British law enforcers have arrested eight men on suspicion of running a SIM swapping ring targeting US celebrities and sports stars.
The National Crime Agency (NCA) led the investigation in the UK, working alongside agents from the US Secret Service, Homeland Security Investigations, the FBI and the Santa Clara California District Attorney’s Office.
SIM swapping is an increasingly popular way to hijack high-profile users’ social media and other accounts, and can also be used to steal cryptocurrency. Those behind the attacks typically either socially engineer carrier employees into porting the target’s number to a new SIM under their control, or use a malicious insider to do the same.
In this campaign, those arrested are suspected of targeting a range of “well-known influencers, sports stars, musicians and their families.” The NCA was tight-lipped on the identities of these victims.
However, it did reveal that the attackers used their access to victims’ phone numbers to takeover various accounts linked to their mobile devices and change the passwords.
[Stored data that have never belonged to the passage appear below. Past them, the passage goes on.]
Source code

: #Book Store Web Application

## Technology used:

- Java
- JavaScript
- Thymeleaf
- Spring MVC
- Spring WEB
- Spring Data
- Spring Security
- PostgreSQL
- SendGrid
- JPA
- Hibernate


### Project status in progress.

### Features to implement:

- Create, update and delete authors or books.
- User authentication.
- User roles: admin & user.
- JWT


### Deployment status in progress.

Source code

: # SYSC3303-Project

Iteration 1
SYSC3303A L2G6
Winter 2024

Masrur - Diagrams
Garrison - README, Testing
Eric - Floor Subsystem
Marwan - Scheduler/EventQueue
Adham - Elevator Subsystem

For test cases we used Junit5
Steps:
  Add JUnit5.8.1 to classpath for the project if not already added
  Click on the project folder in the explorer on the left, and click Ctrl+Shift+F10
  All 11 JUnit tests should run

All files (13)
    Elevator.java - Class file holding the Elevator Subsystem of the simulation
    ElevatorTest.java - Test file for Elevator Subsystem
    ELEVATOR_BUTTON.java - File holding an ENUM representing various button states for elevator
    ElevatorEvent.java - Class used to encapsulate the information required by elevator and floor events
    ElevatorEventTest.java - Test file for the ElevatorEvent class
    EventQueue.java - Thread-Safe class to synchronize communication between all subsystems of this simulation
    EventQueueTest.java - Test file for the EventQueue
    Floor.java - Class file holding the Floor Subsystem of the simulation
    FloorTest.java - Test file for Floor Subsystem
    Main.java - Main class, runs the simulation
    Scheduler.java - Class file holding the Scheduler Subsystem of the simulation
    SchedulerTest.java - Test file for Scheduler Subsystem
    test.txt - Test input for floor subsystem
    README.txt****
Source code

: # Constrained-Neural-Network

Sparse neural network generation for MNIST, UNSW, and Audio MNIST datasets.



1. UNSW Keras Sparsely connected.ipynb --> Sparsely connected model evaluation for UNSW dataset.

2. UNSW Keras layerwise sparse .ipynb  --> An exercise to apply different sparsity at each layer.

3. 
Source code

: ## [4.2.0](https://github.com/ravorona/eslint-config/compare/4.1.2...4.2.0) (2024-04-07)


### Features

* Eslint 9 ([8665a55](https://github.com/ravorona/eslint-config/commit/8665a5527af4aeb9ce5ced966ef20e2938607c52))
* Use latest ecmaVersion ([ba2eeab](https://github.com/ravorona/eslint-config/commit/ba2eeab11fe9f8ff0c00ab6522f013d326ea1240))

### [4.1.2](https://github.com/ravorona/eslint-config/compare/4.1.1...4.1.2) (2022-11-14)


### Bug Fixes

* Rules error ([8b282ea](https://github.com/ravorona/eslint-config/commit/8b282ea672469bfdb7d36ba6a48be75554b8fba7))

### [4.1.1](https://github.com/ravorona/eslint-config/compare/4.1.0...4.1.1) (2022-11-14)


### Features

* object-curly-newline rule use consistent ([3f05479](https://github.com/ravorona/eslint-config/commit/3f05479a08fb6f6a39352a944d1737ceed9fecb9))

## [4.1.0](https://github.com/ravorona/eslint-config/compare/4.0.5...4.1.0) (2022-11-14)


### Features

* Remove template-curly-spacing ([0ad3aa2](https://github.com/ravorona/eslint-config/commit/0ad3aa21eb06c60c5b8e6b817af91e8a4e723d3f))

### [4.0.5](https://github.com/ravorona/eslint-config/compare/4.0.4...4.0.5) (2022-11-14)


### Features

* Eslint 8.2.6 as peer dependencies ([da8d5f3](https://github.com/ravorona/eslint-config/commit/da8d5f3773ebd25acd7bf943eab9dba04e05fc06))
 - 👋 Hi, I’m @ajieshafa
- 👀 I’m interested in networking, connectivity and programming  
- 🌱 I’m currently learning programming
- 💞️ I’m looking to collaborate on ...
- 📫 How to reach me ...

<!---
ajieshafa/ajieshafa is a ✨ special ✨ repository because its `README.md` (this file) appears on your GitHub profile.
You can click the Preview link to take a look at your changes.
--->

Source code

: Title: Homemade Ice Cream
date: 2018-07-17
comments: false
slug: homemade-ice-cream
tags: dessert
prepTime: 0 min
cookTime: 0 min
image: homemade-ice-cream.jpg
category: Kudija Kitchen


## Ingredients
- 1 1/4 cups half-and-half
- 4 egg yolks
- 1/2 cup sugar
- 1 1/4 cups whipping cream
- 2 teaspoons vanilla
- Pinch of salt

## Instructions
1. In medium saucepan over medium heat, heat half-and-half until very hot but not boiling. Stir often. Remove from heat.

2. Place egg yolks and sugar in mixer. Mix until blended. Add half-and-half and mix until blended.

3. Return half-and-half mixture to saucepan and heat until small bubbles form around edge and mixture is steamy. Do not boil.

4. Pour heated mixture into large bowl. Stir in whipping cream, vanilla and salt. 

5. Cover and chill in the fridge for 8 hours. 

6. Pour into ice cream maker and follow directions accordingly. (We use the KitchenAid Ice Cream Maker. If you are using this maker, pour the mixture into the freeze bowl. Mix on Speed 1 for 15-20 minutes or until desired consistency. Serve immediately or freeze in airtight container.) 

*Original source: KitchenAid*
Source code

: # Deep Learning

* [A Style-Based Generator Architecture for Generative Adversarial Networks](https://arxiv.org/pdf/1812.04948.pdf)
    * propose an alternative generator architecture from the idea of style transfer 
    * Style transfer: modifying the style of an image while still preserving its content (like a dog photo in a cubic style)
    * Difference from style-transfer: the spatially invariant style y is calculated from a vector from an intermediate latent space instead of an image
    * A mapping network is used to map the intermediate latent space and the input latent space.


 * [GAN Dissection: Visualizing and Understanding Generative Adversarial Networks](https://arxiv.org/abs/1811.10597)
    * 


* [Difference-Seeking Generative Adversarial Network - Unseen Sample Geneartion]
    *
In such cases, reset codes are typically sent via SMS to the phone number linked to the account, landing it right in the lap of the cyber-criminal.
This enabled them to post on social media and send messages masquerading as the victims, and to steal money from bank and Bitcoin accounts and personal information including synced contacts.
The suspects arrested in England and Scotland were aged 18-26. Officers from Police Scotland, the Metropolitan Police Service, East Midlands and North East Special Operations Units, and the West Midlands Regional Organized Crime Unit supported the NCA.
Paul Creffield, head of operations at the NCA’s National Cyber Crime Unit, argued that the attackers singled out their victims as being lucrative targets.
“SIM swapping requires significant organization by a network of cyber-criminals, who each commit various types of criminality to achieve the desired outcome. In this case, those arrested face prosecution for offences under the Computer Misuse Act, as well as fraud and money laundering as well as extradition to the US for prosecution,” he added.
“As well as causing a lot of distress and disruption, we know they stole large sums from their victims, from either their bank accounts or Bitcoin wallets.”